Factors affecting the excretion of urinary steroid metabolites in man : a thesis presented in partial fulfilment of the requirements for the degree of Master of Science in Biochemistry at Massey University
A gas liquid chromatograph (GLC), adapted to accept a "Support Coated Open Tubular" (SCOT) capillary column, was used for profiling of the neutral steroid hormone metabolites from human urine specimens. Following hydrolysis with ß-glucuronidase to release the steroid metabolites from their conjugates, they were extracted with organic solvents and converted into methoxime-trimethylsilyl derivatives for separation on the GLC column. Initial work involved determining basal data on consecutive days and also during the twenty four hour period. The circadian variation in this experimental work, showing a biphasic pattern of steroid metabolite excretion, with a maxima in the morning, and a second smaller maxima in the afternoon. The effect of cold stress on metabolite excretion was examined, however the results obtained were inconclusive. Dexamethasone was administered, 0.5 mg per six hours for forty eight hours, to induce suppression of ACTH secretion. The expected pattern of decreased 17 hydroxycorticoid excretion, and to a lesser extent 17 oxosteroid excretion was observed. Alcohol loading was examined, with varying levels of intoxication. One subject maintained a blood alcohol level of approximately 50 mg% for three hours, and the urine specimens were collected at two hour intervals. The excretion rate of the steroid metabolites increased a few hours after ethanol loading, compared to the control. THE, THF and aTHF showed the greatest increments, and this may possibly be due to increased hepatic A ring reductase activity resulting from increased NADH:NAD+ ratio. A detailed examination of excretion rates
and plasma cortisol concentration would be required to prove that ethanol causes this action on the A ring reductase activity.
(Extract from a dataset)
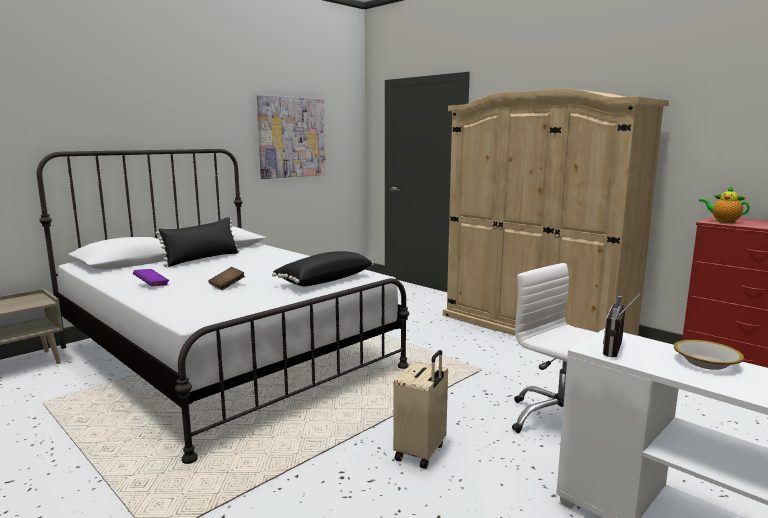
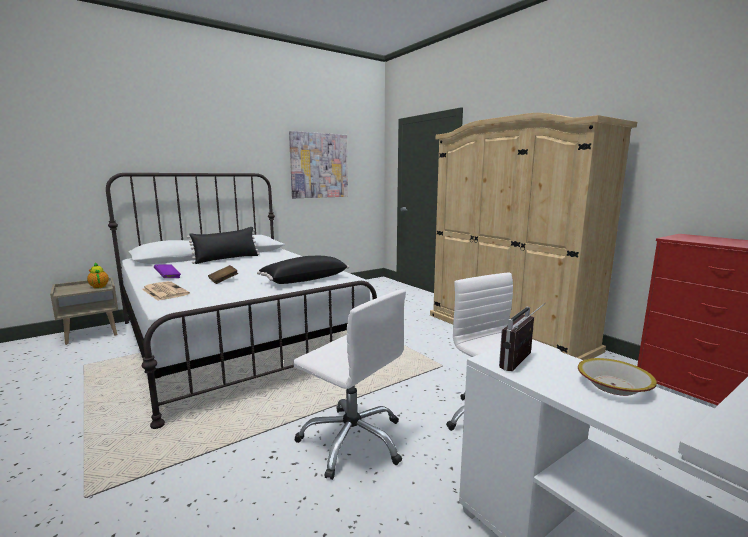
camera: 10 degrees right, 0 degrees up
beige suitcase [393,350,448,469] -> white office chair [293,289,406,480]
teapot [699,186,750,223] -> teapot moved to [87,262,109,289]
none -> newspaper [142,281,190,301]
Three twenty-four hour specimens were collected from a subject with a history of alcohol abuse over the previous ten years. On Day 2 of the three day experiment, a 26 ounce bottle of Scotch was consumed, but other than an increase ot all steroid metabolites on the day of alcohol loading, no significant observations were made. Three urine specimens from alcoholics admitted to the Palmerston North Detoxification Unit were analysed. No llOHEt could be detected in any of these three patient's urine, however the ß-glucuronidase used in this analysis had a low activity resulting in incomplete hydrolysis, and basal data for these patients would be required to prove that the absence of llOHEt was a result of alcohol intoxication. One of the alcoholic patients showed high levels of cortisol metabolites, probably the result of stress of hospitalization.